Глаза Харви выпучились так, словно вот-вот вывалятся из глазниц.

– Да как ты смеешь?! – рыкнул он. – Ты, предатель, ты… ты дважды вражеский, трижды лицемерный, четырежды клеветнический…

– Но ты, Горацио, – произнес нарисованный кот, не обращая на ругань Харви ни малейшего внимания, – ты и я… мы с тобой всегда гордились нашими умственными способностями. Ты позволил чувству затуманить твой разум. – Он склонил голову набок и прищурился, пристально глядя Горацио в глаза. – Я едва узнаю тебя.

Горацио прищурился в ответ.

– А мне очень жаль, что я узнал тебя, – тихо проговорил он. И затем, прежде чем кто-либо успел предугадать это движение – и меньше всех его нарисованный заклятый враг. – Горацио прыгнул и сбил второго кота с ног. Когда два оранжевых кота заскользили по плитке к ванне, Леопольд и Харви вступили в бой. Они ухватили извивающийся комок котов зубами и когтями и швырнули обоих Горацио в поджидавшую тех воду.

Внушительная пенистая волна выплеснулась на пол. Мортон с писком отскочил, отдергивая подол своей рубашки. Леопольд и Харви выскочили из зоны поражения, отряхивая шерсть от мыльной воды. Олив и Резерфорд с ошарашенном видом смотрели, как ванна превращается в бурлящий, шипящий, воющий фонтан. Оттуда извергалась порыжевшая вода, украшенная оранжевым конфетти. То тут, то там над бортиком мелькали то голова, то лапа, то кончик насквозь мокрого хвоста, чтобы вновь исчезнуть в волнах.

После затянувшихся секунд, полных плеска и брызг, вода в ванне успокоилась. Несколько небольших заключительных волн перехлестнули через изогнутые бортики. Череда мыльных пузырей лопнула один за другим, коснувшись пола. Все ждали. И вот, наконец, пересеченная шрамом морда Горацио – вымотанная, мрачная и чрезвычайно раздраженная – появилась над краем ванны.

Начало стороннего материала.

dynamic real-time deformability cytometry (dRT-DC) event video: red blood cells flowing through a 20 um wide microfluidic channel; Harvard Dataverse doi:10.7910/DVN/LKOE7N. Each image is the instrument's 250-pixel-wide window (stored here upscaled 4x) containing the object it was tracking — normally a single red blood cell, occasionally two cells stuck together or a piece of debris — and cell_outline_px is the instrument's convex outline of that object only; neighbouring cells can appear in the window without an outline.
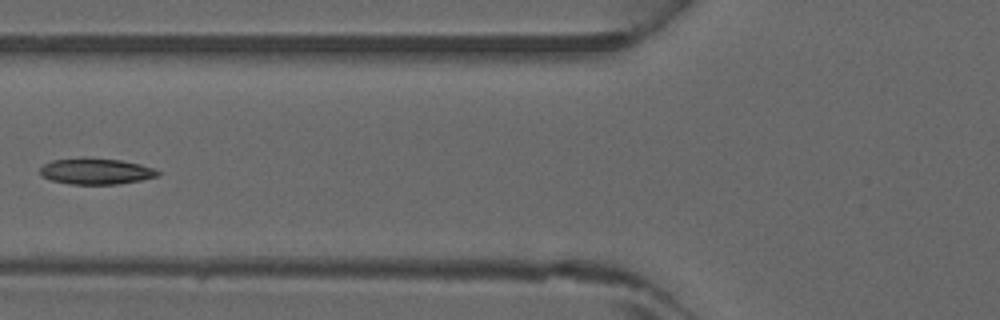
{"species": "common noctule bat (a hibernating species)", "species_latin": "Nyctalus noctula", "temperature_condition": "warm", "stored_images_in_passage": 5, "camera_frame_rate_fps": 3000, "um_per_image_px": 0.085, "animal": {"sex": "male", "forearm_length_mm": 52.5}, "frame": {"image": 1, "passage_image": 5, "time_ms": 1.333, "image_size_px": [1000, 320], "cell_outline_px": [[160, 176], [140, 180], [116, 184], [72, 184], [52, 180], [40, 176], [40, 168], [44, 164], [52, 160], [84, 156], [120, 160], [140, 164], [152, 168], [160, 172]], "centroid_in_image_um": [8.13, 14.54], "position_along_channel_um": 117.7, "area_um2": 18.09}}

– Горацио! – воскликнула Олив. Но прежде чем кто-либо еще успел пошевелиться или сказать хоть слово, раздался громкий стук где-то внизу, а затем – звук быстрых, тяжелых шагов, взбегавших по лестнице на второй этаж.

Сердце Олив взмыло до самого нёба. Резерфорд, по лицу которого быстро расплывалось выражение ужаса, повернулся к ней. Коты застыли. Мортон нырнул за ванну, спрятавшись в тени.

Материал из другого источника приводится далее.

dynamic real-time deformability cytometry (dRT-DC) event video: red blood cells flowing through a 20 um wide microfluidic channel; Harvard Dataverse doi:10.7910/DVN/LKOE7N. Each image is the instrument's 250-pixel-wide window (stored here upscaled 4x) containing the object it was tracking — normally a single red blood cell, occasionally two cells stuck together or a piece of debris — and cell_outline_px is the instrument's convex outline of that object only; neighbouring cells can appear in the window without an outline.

Дверь ванны настежь распахнулась.

Миссис Дьюи стояла на пороге, тяжело переводя дыхание и вцепившись в отвороты своего цветастого халата, прикрывавшего не менее цветастую ночную рубашку. Она быстро оглядела затопленную комнату.

– Она здесь была! – выдохнула миссис Дьюи. – Аннабель! Кто-то совершенно точно ее впустил, потому что она не нарушила заклятия, что значит… – миссис Дьюи умолкла, как только ее взгляд остановился на внуке.

– Резерфорд Дьюи! – крикнула она. – Что, во имя всего святого, ты сотворил со своей пижамой?